HOW TO COMPLETE THIS TASK - Produce a verbatim copy of the following records, leaving out all pictures.

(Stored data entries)

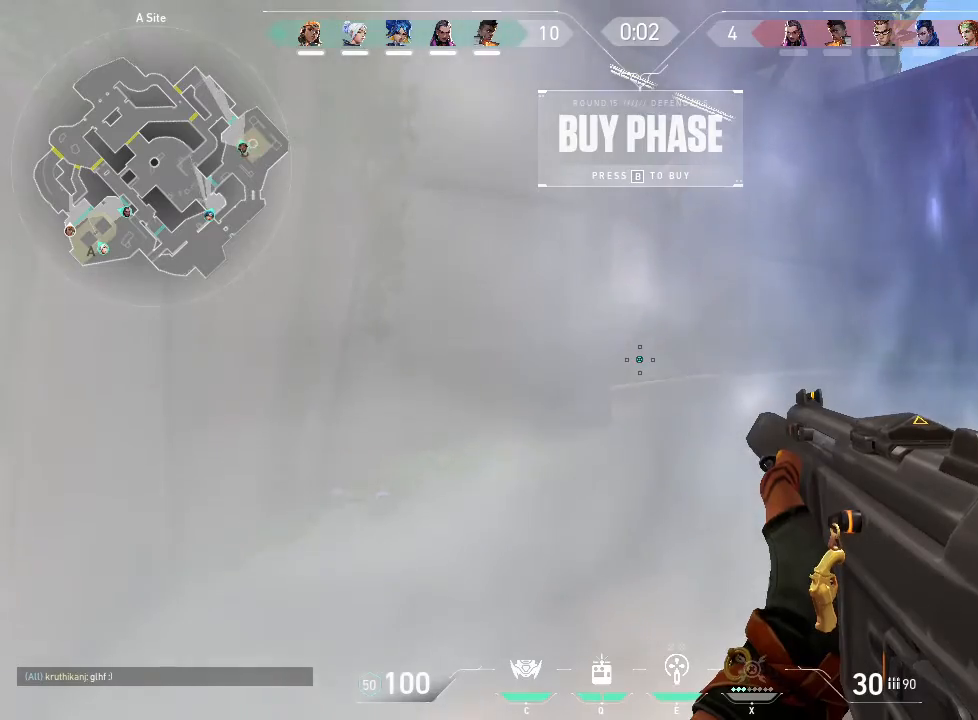
{"keys": ["c"], "mouse": [], "events": [[483, "c", "down"]]}
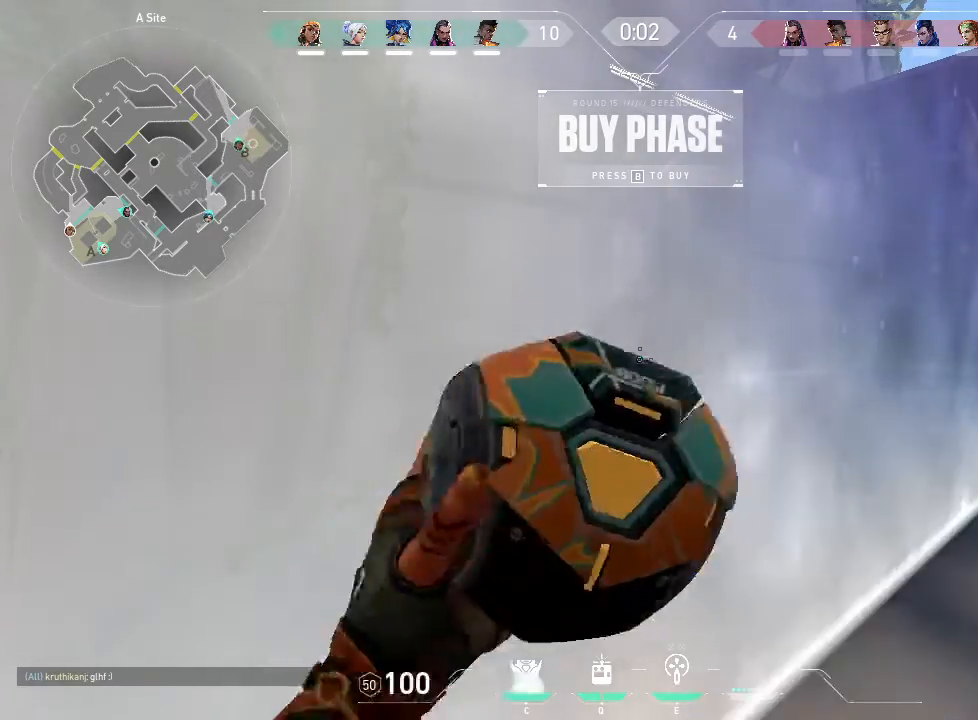
{"keys": ["d"], "mouse": [], "events": [[66, "c", "up"], [483, "d", "down"]]}
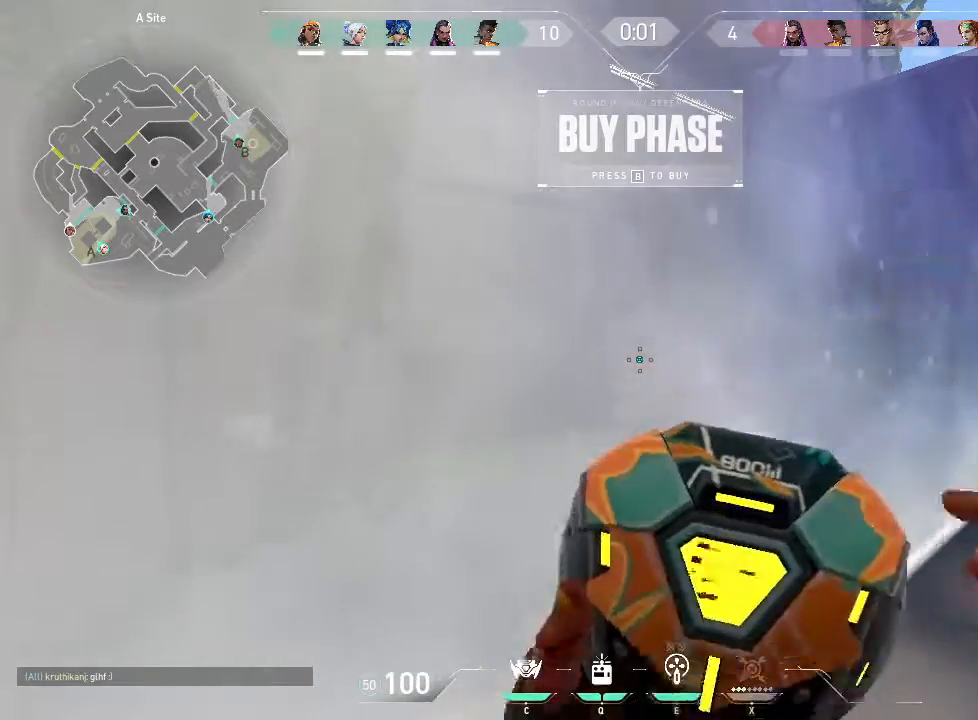
{"keys": [], "mouse": [], "events": [[233, "d", "up"]]}
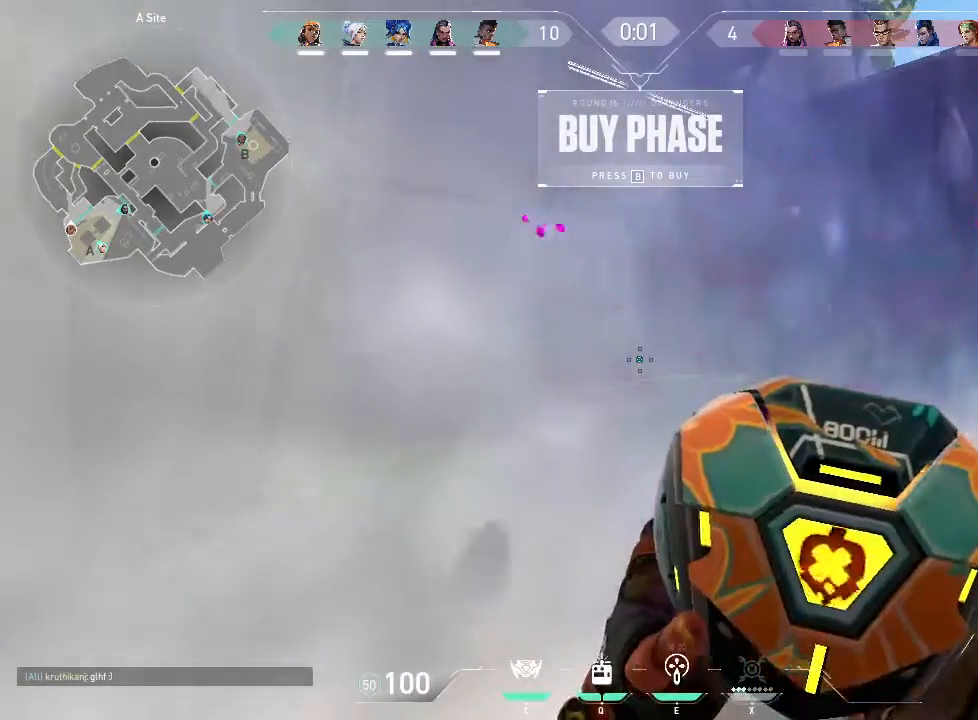
{"keys": [], "mouse": [], "events": []}
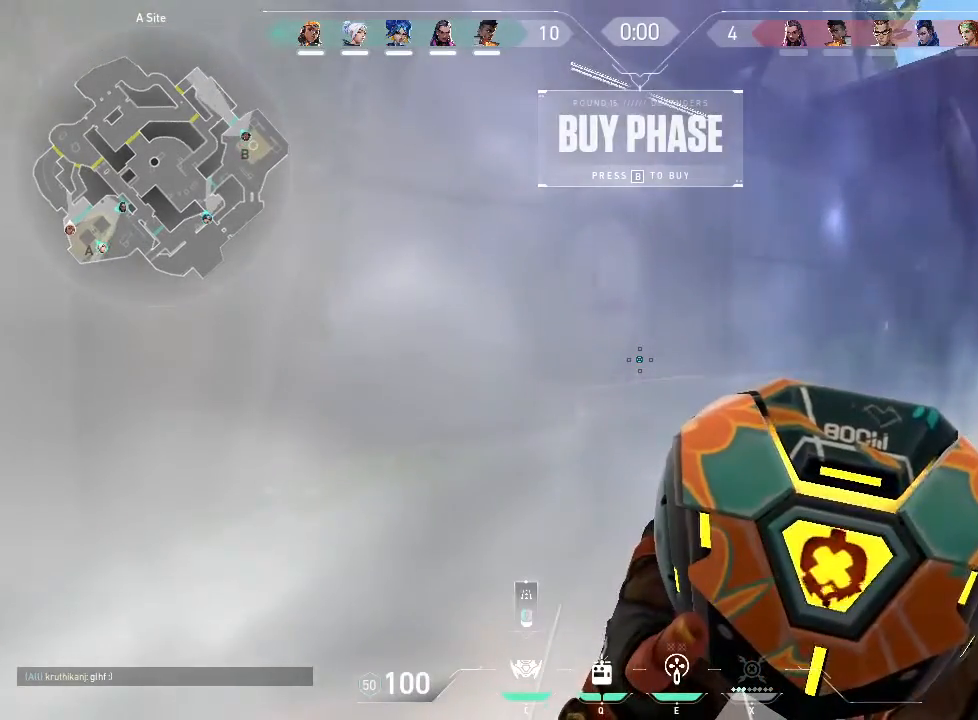
{"keys": [], "mouse": [], "events": []}
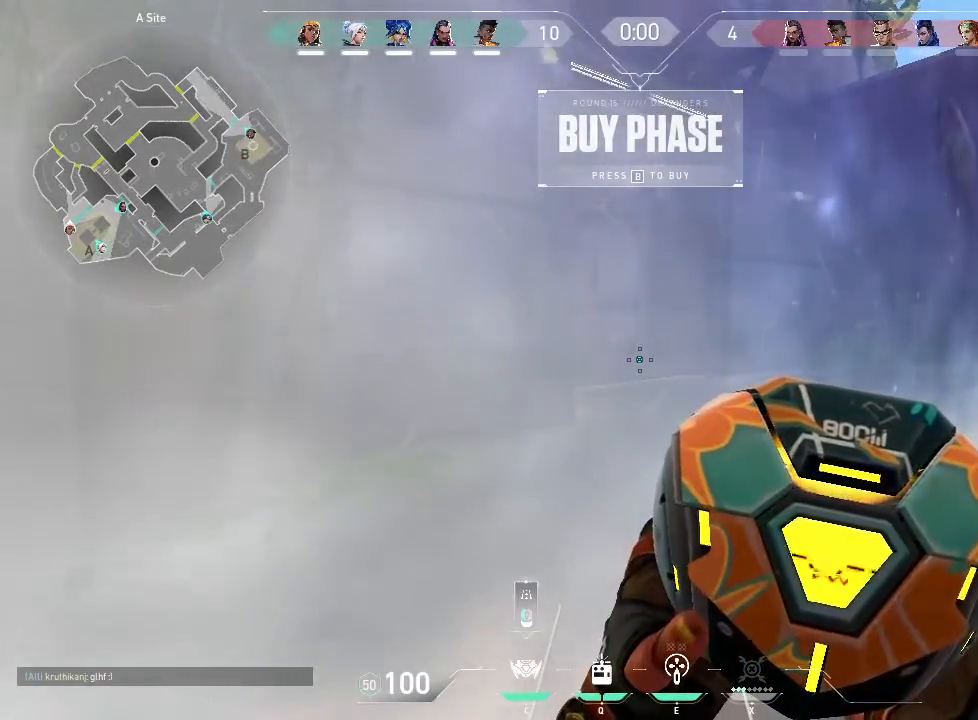
{"keys": ["w"], "mouse": [], "events": [[233, "w", "down"]]}
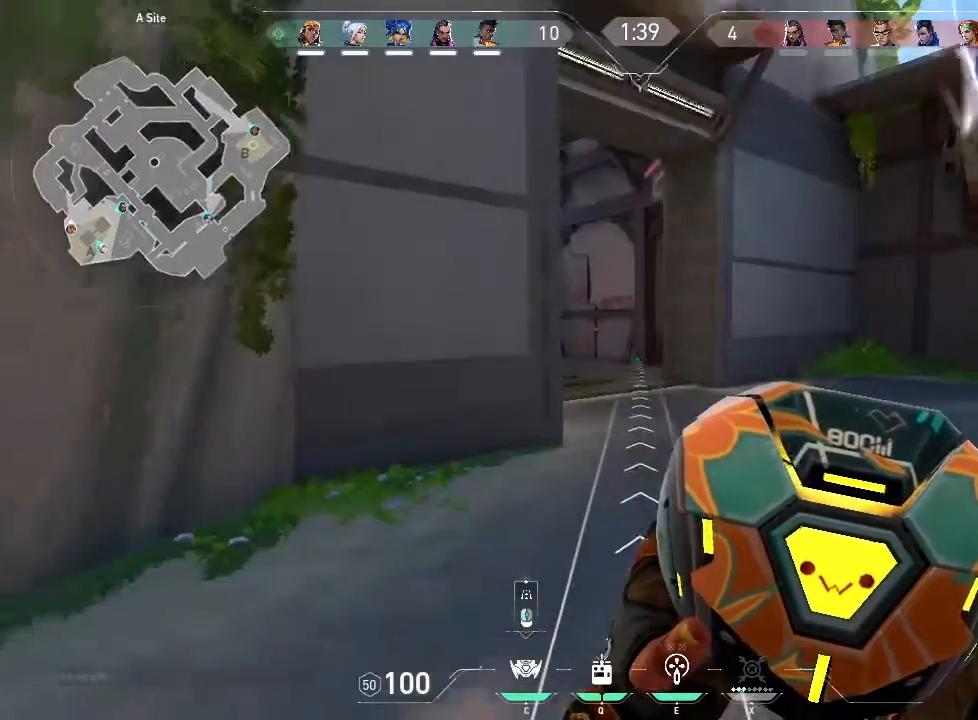
{"keys": ["w"], "mouse": [], "events": [[16, "a", "down"], [433, "a", "up"]]}
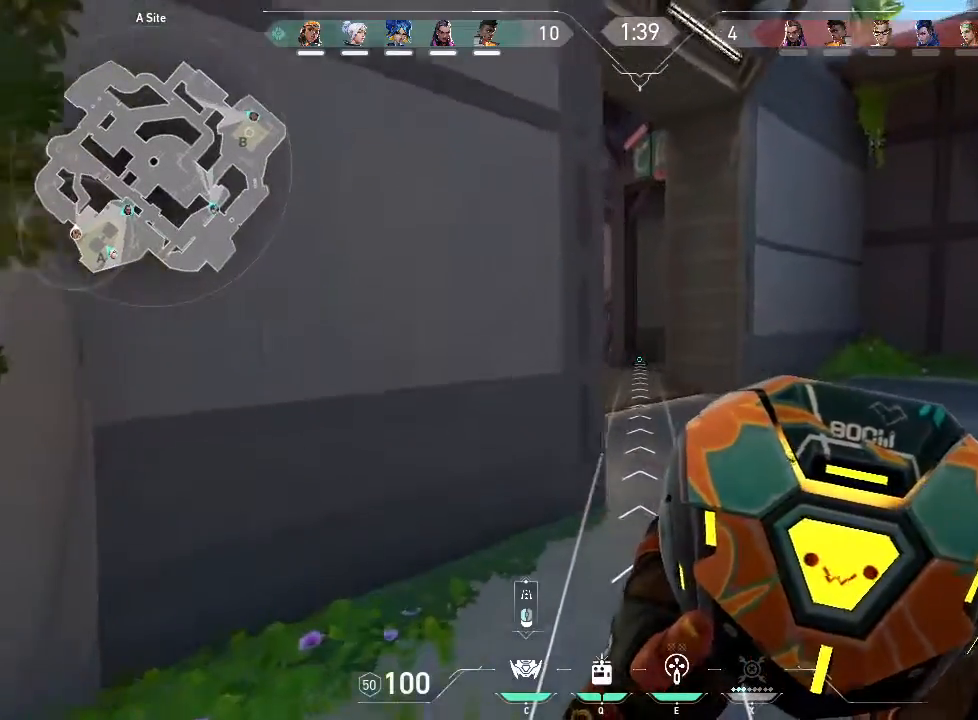
{"keys": ["d"], "mouse": []}
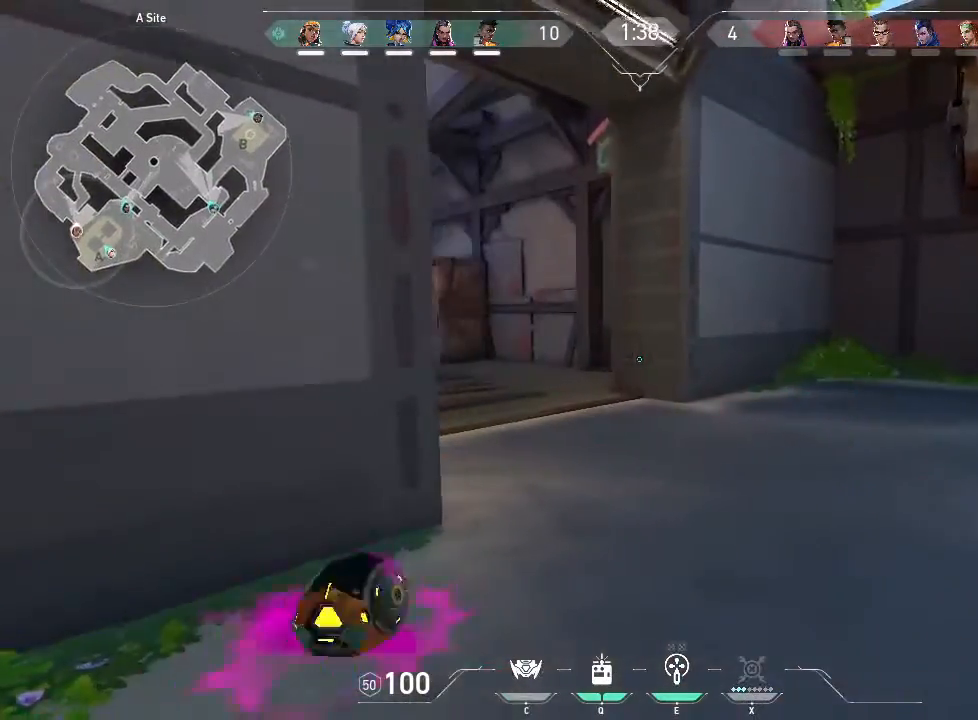
{"keys": ["d"], "mouse": [], "events": [[183, "s", "down"], [416, "s", "up"]]}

RESPONSE TO THIS TASK -
{"keys": ["c"], "mouse": [], "events": [[483, "c", "down"]]}
{"keys": ["d"], "mouse": [], "events": [[66, "c", "up"], [483, "d", "down"]]}
{"keys": [], "mouse": [], "events": [[233, "d", "up"]]}
{"keys": [], "mouse": [], "events": []}
{"keys": [], "mouse": [], "events": []}
{"keys": ["w"], "mouse": [], "events": [[233, "w", "down"]]}
{"keys": ["w"], "mouse": [], "events": [[16, "a", "down"], [433, "a", "up"]]}
{"keys": ["d"], "mouse": []}
{"keys": ["d"], "mouse": [], "events": [[183, "s", "down"], [416, "s", "up"]]}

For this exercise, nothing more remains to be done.